MuSe Science Museum, Trento
Trentino-Alto Adige, Italy
MuSe is a science museum that opened in Trento in July 2013; it is housed in an iconic building, designed by Italian architect Renzo Piano, whose shape metaphorically resembles that of a mountain. With over 600,000 visitors a year, MuSe is the most popular science museum in Italy.
The MuSe’s mission is ”To explain Nature, beginning from the mountain landscape, with the eyes, the instruments and the questions of the scientific research, rising the challenges of today, encouraging scientific curiosity and the pleasure of knowledge so to give value to science, innovation and sustainability”
On six floor levels, the permanent exhibition of the MuSe presents the history of life on Earth together with a number of topics related to science and nature, by the means of specimens, skeletons, dioramas, models, multimedia exhibits, interactive games, graphics, photographs, and description panels in Italian, English, and German.
The program of activities and events of the museum includes learning activities for students and teachers, temporary exhibitions, educational workshops, and special events focused on various cross-disciplinary subjects, such as the relationship between food and nature and how technology and design were inspired by nature.
Along with exhibition spaces and laboratories, the museum building, fully accessible to physically-impaired people, includes a tropical greenhouse, a museum store, a cafe, and a panoramic terrace overlooking the Adige river valley.

- [What to work on]
1 – According to the text about MuSe, who designed the museum building?
2 – Duplicate the part of the MuSe text between "The program of" and "Adige river valley.", inclusive.

- [Stored items]
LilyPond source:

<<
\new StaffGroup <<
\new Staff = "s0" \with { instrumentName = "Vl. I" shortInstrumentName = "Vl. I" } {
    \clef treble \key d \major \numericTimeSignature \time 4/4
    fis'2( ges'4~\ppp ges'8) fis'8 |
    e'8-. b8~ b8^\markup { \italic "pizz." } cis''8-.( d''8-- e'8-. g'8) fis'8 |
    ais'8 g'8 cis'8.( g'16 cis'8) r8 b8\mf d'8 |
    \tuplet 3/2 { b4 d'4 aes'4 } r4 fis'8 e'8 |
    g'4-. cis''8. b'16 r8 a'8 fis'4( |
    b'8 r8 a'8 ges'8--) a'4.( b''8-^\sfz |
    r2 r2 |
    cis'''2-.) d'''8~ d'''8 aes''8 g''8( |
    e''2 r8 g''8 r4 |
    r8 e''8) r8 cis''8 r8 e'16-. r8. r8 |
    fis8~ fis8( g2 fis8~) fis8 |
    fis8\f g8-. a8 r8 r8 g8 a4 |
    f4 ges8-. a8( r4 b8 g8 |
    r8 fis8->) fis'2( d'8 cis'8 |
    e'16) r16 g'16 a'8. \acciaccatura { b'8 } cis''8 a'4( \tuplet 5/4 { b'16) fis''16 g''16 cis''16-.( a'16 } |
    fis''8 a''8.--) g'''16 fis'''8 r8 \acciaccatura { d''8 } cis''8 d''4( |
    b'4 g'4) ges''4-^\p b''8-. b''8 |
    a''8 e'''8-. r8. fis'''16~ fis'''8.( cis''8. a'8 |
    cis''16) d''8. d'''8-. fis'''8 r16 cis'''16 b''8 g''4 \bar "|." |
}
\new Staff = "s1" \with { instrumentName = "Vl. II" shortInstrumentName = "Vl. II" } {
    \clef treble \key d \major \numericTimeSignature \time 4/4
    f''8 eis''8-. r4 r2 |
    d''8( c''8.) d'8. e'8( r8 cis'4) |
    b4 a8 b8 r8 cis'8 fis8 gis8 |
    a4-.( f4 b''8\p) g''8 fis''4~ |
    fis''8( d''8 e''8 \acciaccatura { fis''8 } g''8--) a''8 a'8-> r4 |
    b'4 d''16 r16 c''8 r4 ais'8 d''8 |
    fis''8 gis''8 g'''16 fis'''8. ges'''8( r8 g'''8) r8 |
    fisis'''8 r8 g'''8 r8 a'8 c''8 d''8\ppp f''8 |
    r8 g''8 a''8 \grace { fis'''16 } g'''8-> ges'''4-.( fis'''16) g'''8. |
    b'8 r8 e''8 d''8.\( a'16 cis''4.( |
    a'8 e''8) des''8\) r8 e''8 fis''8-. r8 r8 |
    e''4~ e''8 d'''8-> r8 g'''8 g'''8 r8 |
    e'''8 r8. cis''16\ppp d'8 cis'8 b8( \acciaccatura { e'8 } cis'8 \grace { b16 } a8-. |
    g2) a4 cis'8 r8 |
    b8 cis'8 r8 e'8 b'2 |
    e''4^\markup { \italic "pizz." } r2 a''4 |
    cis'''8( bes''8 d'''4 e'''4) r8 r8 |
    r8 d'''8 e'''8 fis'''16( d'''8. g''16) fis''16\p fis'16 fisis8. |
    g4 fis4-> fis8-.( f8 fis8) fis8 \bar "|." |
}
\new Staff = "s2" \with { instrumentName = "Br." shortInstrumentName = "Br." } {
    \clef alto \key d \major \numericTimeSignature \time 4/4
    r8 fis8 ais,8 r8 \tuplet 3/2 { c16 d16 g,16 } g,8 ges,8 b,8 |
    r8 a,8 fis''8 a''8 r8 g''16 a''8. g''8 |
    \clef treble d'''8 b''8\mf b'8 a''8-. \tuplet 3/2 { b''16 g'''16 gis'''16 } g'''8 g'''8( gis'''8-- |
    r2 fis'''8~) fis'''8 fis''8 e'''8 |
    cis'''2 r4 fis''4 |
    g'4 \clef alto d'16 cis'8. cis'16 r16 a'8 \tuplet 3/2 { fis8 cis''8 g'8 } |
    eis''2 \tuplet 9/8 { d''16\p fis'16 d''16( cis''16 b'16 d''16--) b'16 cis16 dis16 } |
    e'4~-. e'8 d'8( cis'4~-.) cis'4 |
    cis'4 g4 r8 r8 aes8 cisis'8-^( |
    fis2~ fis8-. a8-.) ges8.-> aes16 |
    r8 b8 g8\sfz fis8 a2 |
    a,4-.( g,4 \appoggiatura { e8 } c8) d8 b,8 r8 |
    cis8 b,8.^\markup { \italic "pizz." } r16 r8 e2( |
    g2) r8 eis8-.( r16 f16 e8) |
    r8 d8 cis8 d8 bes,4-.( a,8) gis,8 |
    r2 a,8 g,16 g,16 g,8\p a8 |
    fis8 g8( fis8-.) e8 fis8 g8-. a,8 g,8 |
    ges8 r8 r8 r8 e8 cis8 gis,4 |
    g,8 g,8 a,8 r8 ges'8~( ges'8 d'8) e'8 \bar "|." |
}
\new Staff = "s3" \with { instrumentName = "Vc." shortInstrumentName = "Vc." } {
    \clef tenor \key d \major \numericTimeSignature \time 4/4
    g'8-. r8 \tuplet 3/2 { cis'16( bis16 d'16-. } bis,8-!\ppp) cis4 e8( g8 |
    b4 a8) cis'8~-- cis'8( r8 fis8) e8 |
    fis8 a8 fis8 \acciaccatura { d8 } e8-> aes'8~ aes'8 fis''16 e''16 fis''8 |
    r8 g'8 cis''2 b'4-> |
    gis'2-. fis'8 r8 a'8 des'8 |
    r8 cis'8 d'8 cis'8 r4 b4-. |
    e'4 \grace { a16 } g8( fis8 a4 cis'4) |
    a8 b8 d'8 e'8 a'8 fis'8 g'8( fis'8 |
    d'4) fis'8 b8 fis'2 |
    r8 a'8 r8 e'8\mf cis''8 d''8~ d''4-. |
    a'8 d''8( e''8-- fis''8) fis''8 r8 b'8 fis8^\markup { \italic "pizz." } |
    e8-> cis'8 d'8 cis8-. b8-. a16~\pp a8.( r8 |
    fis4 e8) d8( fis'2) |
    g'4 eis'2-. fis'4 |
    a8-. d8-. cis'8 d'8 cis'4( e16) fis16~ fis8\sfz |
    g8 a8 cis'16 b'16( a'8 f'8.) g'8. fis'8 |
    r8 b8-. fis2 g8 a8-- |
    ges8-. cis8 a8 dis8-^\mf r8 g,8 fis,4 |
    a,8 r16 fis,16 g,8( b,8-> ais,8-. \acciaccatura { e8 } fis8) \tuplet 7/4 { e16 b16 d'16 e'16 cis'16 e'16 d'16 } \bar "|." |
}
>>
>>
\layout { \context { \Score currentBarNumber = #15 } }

- [Set of answers]
1 – Italian architect Renzo Piano

2 –
The program of activities and events of the museum includes learning activities for students and teachers, temporary exhibitions, educational workshops, and special events focused on various cross-disciplinary subjects, such as the relationship between food and nature and how technology and design were inspired by nature.
Along with exhibition spaces and laboratories, the museum building, fully accessible to physically-impaired people, includes a tropical greenhouse, a museum store, a cafe, and a panoramic terrace overlooking the Adige river valley.